As described above, according to the control method of the digital camera according to the present invention, either one of the first and second recompression steps is adaptively performed. Accordingly, since the remaining capacity of the memory card is adaptively enlarged according to the user's request, when the user takes a picture outdoors and the remaining capacity of the memory card becomes insufficient, the user needs to select and delete image files already stored in the memory card. none. Here, the compression ratios set by the user for each image file may be maintained as much as possible.

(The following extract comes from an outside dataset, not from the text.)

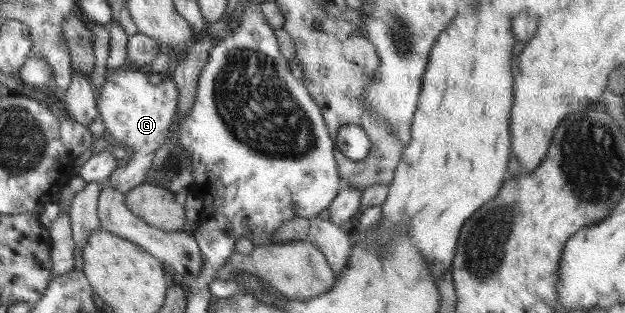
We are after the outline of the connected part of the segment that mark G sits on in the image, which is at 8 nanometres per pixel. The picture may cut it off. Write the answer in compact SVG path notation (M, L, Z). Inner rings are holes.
M126 63L114 72L108 72L107 69L102 89L94 88L92 92L96 97L96 107L102 115L105 129L112 137L126 143L131 154L128 163L122 169L115 170L106 180L110 187L123 194L145 182L146 175L153 165L154 154L166 141L169 127L180 106L180 89L169 74L164 75L160 85L150 85L144 73L134 71L130 66L132 64Z

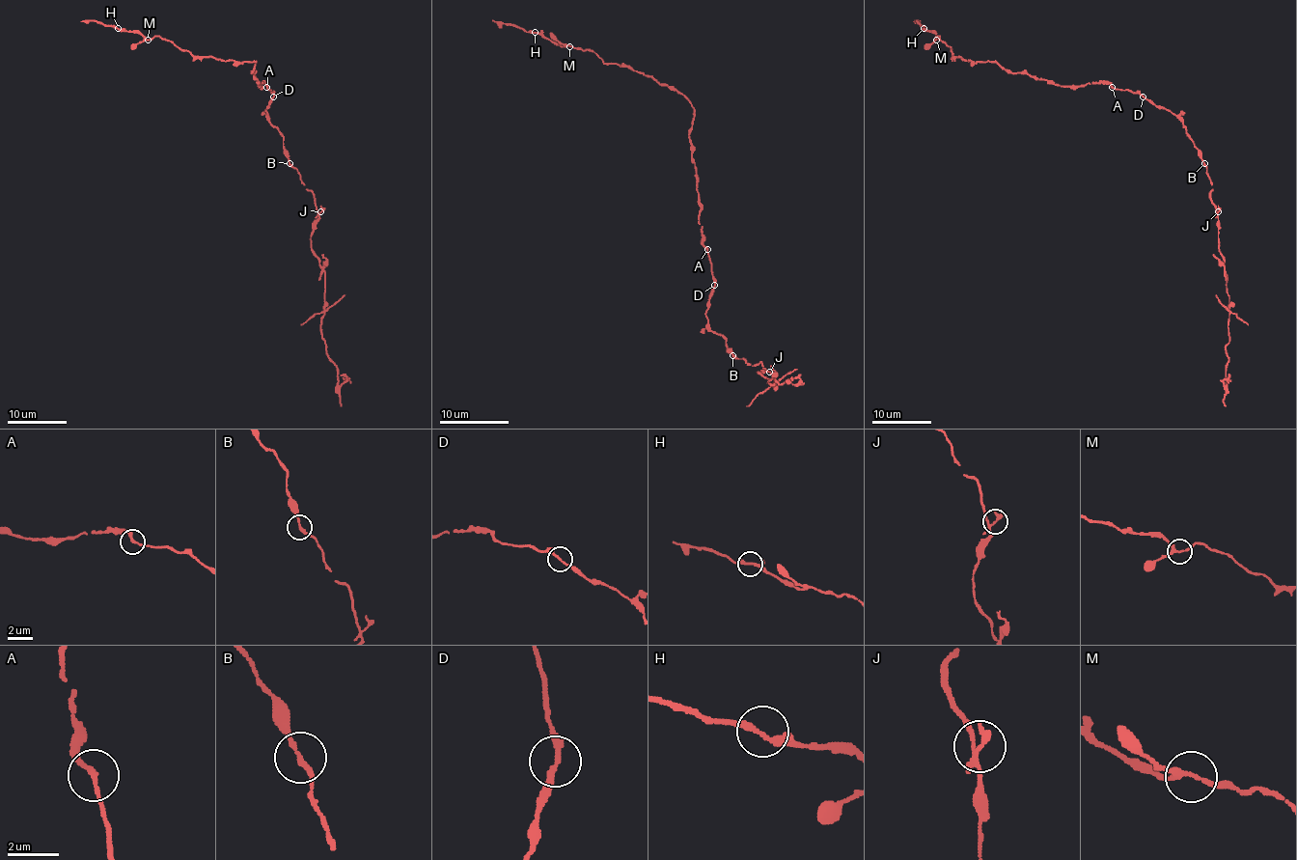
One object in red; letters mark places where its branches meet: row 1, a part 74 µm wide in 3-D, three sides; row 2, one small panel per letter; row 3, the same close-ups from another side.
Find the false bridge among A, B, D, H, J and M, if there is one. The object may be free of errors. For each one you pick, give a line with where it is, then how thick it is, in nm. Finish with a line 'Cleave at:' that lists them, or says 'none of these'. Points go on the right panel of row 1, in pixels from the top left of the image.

The present invention is not limited to the above embodiments, but may be modified and improved by those skilled in the art within the spirit and scope of the invention as defined in the claims.

Claims (3)

A control method of a digital camera in which image files are compressed and stored in a memory card using at least first to third compression rates according to a user's selection. A checking step of confirming whether there is an image file compressed with a first compression rate which is a low compression rate or a second compression rate that is an intermediate compression rate when the capacity of the memory card is insufficient; A first recompression step of compressing and storing one image file among the image files compressed at the first compression ratio as the second compression ratio, if the image file compressed at the first compression ratio exists. ; And If there is no video file compressed at the first compression rate and there is an image file compressed at the second compression rate, one image file from among the video files compressed at the second compression rate is allowed by the user. And a second recompression step of compressing and storing at the third compression rate, which is a high compression rate. The method of claim 1, wherein the first recompression step, Restoring an image file from compression among the image files compressed with the first compression ratio; And And compressing and restoring the restored image file at the second compression ratio. The method of claim 1, wherein the second recompression step, Restoring an image file from compression among the image files compressed with the second compression ratio; And And compressing and restoring the restored image file at the third compression rate.